* [ARTICOLO]:
Dal Makran iraniano, lungo la costa dell'Oceano Indiano, in prossimità del confine con il Pakistan.
E una giornata serena; il sole sale dal mare, tingendo prima il cielo di rosa ed illuminandolo poi d'azzurro. Aftabrushad, l'assistente geologo iraniano (lo chiamiamo brevemente Aftab che significa " sole") prepara la colazione nello zaino: appena una scatola di frutta sciroppata, una scatola di biscotti ed un po' di bevande. Dobbiamo andare a compiere una serie stratigrafica con prelievo di campioni di roccia, perciò dovremmo essere i più leggeri possibile per poter raccogliere un maggior numero di campioni da mettere nello stesso sacco. Sibil dovrà portarlo: è un ragazzo negro che lavora al nostro campo.

* [DATI FORNITI]:
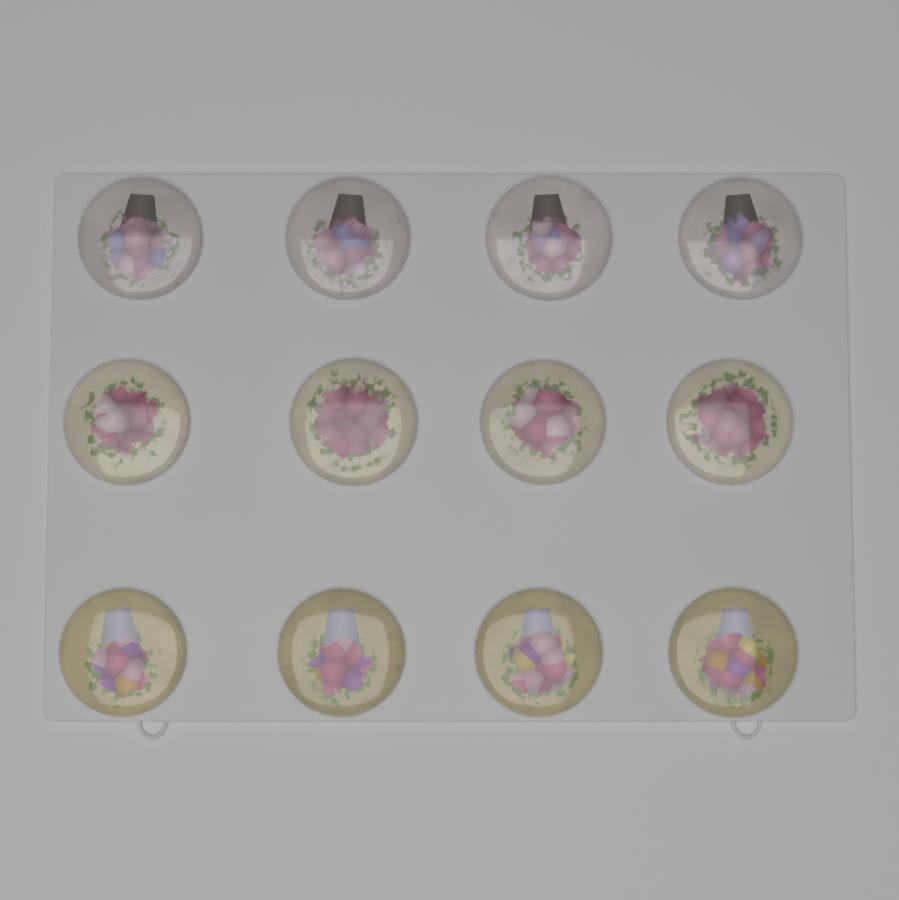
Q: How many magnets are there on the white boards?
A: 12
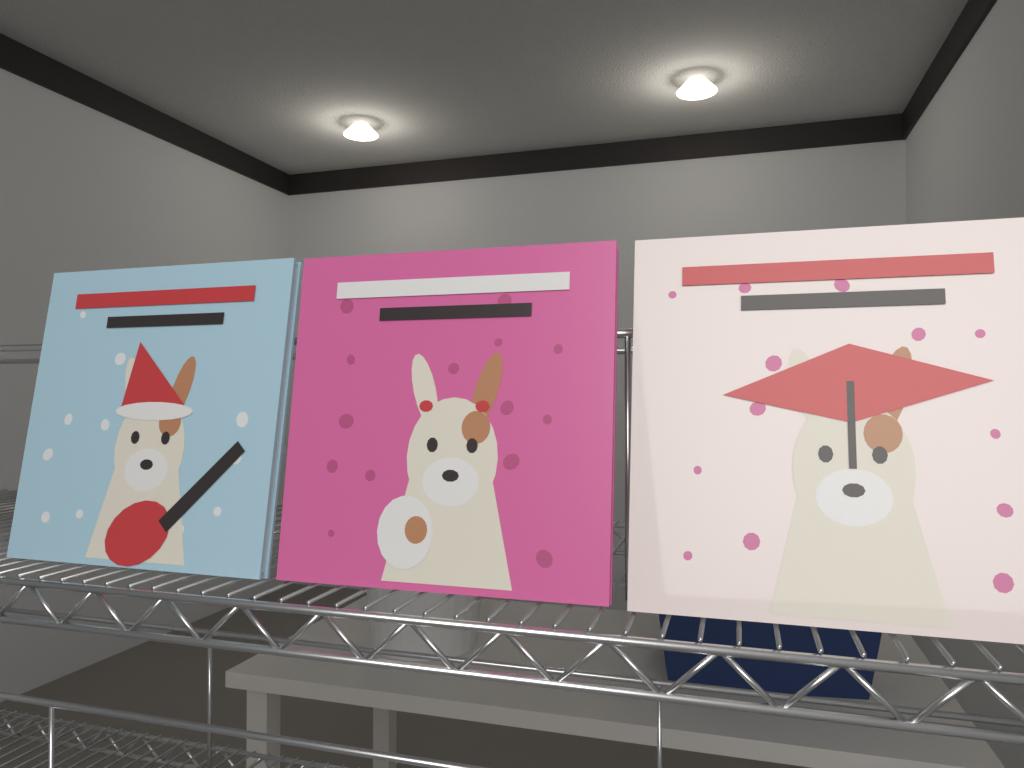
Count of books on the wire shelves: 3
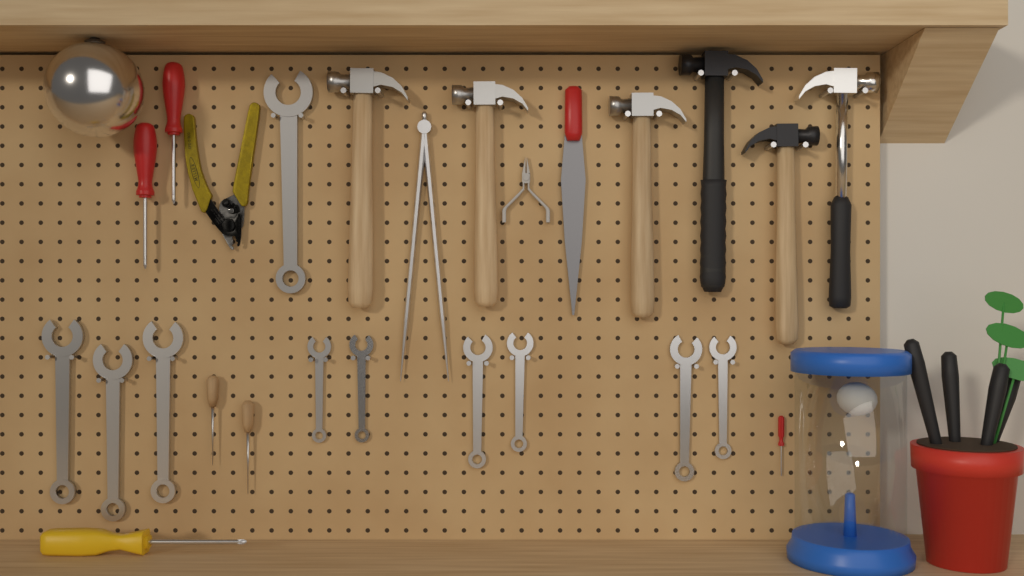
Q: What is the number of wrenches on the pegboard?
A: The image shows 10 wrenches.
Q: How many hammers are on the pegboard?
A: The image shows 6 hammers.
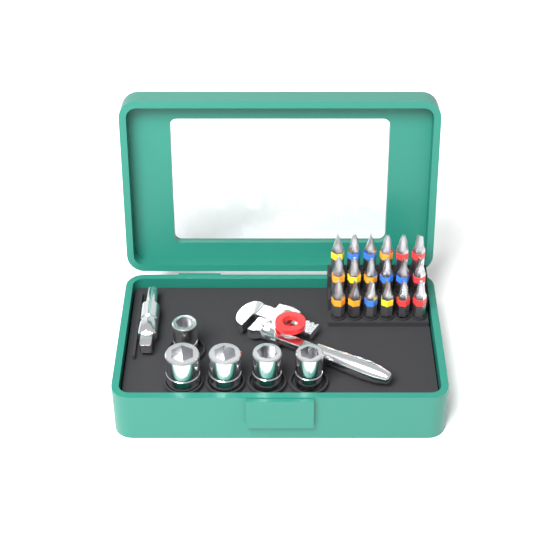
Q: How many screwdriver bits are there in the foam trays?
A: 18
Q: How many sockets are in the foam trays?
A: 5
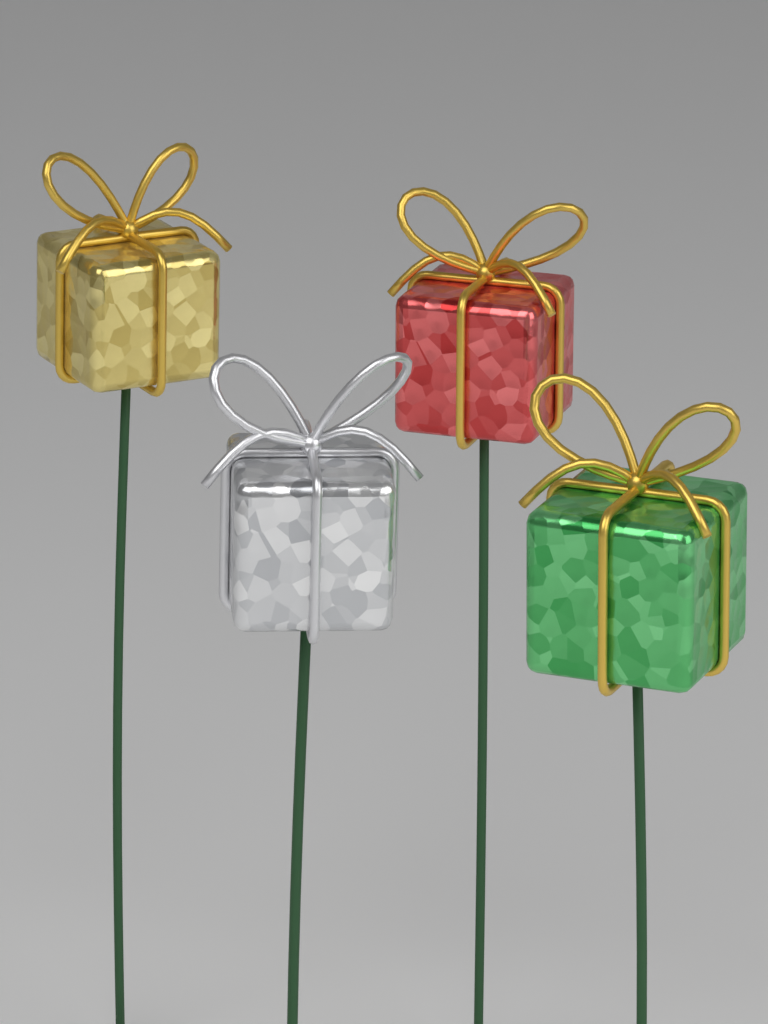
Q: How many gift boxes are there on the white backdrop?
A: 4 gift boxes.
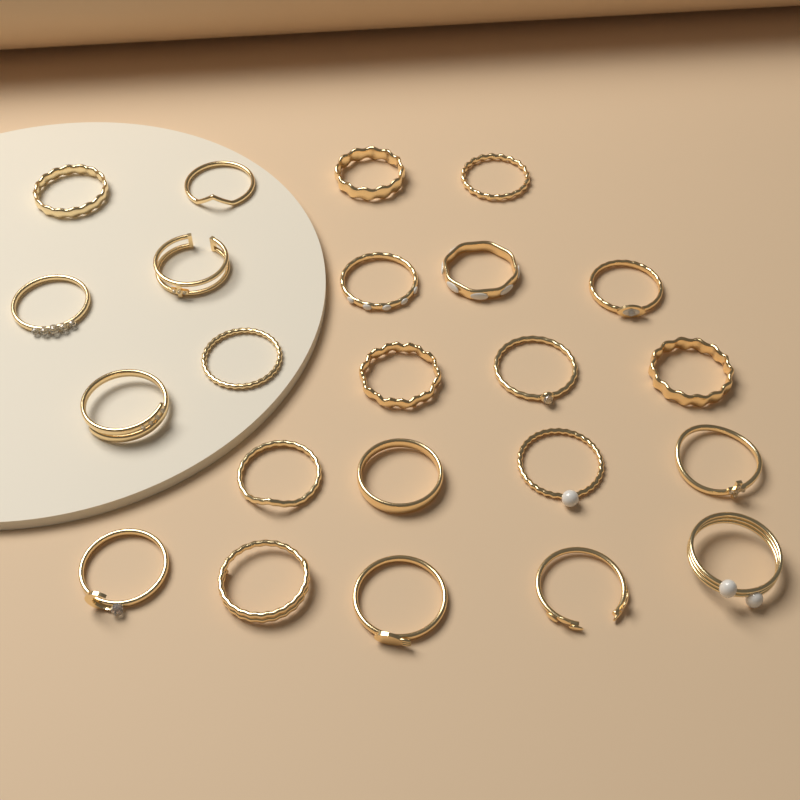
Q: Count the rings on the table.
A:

* [IL TUO COMPITO]: Nell'articolo, che significato ha il nome Aftab?

* [RISPOSTA ALL'ESERCIZIO]: Aftab significa "sole".